_Work to be completed_
Show, from the entries below, every line in which "lines" appears.

Saved data entries
----

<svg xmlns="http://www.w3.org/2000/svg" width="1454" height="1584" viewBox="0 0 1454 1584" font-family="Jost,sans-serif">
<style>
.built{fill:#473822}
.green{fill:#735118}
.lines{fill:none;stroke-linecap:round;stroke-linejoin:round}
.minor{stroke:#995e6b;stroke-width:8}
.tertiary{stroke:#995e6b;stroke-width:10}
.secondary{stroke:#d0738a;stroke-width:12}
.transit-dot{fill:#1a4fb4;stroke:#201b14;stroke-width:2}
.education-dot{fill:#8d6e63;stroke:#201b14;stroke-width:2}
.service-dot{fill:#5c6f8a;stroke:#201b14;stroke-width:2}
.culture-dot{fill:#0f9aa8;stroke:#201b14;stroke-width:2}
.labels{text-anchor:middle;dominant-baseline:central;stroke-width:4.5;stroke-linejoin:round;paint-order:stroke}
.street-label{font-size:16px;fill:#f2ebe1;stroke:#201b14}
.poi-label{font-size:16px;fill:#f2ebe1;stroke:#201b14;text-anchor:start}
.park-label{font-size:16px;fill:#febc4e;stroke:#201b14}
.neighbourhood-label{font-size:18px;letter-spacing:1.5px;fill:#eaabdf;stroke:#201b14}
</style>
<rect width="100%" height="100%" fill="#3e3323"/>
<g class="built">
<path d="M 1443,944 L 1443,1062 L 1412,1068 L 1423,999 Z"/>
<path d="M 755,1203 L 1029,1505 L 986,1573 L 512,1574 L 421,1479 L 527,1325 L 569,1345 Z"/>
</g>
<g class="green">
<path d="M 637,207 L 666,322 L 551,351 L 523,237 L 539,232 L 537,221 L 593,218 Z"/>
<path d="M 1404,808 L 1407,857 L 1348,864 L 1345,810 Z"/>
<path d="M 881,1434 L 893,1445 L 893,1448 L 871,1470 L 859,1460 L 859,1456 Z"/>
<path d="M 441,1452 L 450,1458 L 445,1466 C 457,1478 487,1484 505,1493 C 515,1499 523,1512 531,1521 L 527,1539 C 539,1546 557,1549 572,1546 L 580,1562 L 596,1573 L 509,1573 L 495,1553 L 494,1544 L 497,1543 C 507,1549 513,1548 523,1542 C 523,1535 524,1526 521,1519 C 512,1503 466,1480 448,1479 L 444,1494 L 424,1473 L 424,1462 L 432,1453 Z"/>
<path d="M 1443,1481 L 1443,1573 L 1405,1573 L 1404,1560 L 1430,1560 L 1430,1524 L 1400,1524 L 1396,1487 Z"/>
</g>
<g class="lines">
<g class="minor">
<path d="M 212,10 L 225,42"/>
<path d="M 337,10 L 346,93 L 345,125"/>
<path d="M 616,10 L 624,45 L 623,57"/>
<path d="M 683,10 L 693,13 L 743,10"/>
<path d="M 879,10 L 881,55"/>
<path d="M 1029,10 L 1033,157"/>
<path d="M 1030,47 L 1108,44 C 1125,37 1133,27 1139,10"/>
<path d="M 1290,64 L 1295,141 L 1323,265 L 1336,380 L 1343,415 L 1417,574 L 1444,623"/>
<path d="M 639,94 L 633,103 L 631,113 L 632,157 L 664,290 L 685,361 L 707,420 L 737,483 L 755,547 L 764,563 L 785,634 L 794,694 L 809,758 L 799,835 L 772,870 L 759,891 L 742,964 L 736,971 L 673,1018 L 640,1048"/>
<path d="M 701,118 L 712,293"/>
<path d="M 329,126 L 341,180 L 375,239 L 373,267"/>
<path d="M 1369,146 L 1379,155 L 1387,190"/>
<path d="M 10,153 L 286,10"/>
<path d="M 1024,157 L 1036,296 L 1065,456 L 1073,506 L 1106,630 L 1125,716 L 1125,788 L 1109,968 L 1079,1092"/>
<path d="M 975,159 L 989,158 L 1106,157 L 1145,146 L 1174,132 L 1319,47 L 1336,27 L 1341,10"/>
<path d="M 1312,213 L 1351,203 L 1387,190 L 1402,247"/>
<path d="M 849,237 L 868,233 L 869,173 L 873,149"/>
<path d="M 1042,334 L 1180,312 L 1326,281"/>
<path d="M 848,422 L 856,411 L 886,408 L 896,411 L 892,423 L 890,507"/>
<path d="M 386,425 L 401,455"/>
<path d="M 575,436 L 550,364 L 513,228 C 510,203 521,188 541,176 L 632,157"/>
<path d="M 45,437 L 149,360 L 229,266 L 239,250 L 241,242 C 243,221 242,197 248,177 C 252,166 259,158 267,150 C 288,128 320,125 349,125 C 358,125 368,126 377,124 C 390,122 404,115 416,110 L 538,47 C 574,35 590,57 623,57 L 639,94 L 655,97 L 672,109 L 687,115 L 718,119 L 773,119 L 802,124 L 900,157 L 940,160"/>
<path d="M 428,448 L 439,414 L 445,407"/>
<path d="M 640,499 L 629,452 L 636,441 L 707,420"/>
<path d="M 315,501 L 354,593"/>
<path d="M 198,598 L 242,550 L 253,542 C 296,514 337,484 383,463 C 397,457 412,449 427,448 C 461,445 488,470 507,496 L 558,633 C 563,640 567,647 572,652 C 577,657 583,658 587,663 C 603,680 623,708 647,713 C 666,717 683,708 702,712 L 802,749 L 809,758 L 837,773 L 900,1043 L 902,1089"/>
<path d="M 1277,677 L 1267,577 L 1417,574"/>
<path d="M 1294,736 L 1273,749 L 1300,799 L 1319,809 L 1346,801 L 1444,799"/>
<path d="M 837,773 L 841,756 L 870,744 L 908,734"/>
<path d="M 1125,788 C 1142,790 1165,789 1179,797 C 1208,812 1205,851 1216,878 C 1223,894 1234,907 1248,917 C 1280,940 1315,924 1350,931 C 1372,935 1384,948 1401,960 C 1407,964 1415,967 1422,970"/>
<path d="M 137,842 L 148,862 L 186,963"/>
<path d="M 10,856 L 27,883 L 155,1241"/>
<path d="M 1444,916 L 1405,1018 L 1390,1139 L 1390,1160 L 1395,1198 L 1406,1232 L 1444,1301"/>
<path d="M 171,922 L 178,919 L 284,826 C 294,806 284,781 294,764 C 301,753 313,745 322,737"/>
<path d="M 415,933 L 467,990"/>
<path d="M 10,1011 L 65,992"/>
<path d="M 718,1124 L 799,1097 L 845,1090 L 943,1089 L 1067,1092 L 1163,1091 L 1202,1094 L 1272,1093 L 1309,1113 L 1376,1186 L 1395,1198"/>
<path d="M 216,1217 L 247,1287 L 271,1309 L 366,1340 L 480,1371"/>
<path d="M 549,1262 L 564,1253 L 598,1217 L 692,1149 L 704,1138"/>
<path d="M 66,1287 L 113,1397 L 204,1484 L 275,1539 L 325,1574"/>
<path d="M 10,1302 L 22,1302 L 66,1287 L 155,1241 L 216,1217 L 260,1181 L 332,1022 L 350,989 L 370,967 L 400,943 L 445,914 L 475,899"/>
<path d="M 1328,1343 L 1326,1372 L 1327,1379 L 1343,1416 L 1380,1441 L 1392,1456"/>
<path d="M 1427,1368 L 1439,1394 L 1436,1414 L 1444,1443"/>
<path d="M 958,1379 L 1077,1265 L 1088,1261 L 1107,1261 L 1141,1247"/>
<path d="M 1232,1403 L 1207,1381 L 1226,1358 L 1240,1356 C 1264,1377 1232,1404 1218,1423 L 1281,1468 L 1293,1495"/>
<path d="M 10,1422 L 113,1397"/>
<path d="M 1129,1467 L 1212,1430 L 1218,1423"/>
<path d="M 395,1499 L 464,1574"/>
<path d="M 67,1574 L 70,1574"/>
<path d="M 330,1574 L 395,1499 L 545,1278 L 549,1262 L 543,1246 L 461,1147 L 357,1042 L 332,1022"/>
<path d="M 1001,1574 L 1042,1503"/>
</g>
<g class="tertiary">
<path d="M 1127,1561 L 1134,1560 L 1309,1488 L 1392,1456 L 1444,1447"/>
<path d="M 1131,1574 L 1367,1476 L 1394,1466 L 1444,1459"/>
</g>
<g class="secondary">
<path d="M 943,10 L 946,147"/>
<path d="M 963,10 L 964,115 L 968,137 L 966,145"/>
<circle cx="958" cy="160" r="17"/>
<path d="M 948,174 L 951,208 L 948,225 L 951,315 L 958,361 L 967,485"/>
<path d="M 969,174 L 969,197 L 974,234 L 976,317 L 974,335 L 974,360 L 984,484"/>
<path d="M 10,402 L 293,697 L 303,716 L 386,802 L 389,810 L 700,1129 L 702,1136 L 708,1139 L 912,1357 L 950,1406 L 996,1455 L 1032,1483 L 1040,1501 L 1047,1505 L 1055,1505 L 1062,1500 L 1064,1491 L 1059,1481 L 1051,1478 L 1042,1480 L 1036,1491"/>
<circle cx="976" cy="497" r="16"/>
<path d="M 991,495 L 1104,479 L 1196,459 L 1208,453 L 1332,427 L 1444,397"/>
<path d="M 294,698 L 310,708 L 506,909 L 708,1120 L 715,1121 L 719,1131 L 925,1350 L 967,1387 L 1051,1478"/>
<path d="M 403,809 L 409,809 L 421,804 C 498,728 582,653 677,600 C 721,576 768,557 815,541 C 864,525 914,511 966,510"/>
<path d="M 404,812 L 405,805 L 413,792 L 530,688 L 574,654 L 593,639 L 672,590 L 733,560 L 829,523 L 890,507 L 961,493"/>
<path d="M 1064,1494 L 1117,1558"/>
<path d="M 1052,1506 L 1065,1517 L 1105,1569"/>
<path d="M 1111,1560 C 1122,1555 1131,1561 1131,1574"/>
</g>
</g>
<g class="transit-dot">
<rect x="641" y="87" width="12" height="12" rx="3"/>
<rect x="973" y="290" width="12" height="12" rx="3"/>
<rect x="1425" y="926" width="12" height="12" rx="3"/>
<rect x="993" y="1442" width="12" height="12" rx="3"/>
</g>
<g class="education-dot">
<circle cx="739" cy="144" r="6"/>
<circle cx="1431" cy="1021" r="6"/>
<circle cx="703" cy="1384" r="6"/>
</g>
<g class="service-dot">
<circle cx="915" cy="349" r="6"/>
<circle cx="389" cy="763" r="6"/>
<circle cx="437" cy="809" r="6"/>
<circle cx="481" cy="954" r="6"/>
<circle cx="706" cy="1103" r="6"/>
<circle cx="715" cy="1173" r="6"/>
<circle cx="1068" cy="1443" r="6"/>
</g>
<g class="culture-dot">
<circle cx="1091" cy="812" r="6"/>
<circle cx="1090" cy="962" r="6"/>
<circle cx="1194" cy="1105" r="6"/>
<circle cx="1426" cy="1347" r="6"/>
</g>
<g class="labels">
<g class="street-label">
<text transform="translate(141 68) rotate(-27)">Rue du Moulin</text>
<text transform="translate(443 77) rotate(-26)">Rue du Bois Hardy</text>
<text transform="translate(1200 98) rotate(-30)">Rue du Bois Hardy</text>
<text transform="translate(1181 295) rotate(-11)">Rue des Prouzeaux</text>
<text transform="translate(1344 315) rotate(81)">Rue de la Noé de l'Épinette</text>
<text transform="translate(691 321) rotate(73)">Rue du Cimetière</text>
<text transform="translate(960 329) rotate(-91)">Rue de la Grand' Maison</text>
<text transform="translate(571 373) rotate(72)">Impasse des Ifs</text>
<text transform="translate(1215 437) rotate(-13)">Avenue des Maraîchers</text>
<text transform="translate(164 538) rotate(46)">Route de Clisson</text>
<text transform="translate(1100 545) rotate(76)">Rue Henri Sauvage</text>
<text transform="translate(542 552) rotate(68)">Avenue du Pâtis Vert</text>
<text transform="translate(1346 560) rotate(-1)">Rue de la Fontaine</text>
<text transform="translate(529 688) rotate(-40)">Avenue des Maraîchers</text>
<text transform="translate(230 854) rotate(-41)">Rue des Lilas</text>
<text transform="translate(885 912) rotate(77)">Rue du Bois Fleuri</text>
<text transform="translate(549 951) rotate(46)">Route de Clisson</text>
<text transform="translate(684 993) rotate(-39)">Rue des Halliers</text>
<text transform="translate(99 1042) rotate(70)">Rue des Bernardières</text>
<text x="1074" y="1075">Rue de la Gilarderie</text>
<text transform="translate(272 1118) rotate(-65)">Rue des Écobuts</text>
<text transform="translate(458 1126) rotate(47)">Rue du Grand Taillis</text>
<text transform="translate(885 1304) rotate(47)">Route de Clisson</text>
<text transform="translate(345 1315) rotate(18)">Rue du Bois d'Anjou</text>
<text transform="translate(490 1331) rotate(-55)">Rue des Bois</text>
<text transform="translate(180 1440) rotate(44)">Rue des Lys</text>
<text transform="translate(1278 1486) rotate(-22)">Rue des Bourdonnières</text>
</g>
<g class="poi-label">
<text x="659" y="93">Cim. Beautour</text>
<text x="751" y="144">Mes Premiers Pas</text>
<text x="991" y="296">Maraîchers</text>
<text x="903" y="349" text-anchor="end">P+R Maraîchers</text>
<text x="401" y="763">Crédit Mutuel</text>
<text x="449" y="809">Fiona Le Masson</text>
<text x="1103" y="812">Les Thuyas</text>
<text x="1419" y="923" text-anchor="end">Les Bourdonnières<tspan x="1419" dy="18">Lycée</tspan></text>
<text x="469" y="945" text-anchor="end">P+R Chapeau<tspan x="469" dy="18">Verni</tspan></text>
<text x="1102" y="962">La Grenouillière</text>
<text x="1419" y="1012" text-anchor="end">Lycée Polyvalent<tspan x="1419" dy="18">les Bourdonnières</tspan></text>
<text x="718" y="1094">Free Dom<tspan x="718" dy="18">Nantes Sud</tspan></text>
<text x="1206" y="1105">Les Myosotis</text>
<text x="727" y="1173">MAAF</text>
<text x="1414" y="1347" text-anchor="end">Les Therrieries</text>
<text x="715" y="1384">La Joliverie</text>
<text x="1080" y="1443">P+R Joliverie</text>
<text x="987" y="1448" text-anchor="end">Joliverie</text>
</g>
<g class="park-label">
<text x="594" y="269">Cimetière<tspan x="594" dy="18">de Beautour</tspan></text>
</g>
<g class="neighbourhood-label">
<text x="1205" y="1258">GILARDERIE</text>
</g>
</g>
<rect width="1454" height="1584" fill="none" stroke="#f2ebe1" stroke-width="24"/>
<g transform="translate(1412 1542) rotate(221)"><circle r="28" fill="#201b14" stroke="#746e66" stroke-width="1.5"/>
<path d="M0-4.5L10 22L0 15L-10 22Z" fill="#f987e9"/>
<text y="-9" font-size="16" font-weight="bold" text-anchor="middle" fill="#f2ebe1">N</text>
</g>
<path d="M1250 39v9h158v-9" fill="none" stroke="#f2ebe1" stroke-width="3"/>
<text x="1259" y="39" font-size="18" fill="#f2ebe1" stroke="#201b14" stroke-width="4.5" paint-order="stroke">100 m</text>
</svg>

----

_Expected answer_
.lines{fill:none;stroke-linecap:round;stroke-linejoin:round}
<g class="lines">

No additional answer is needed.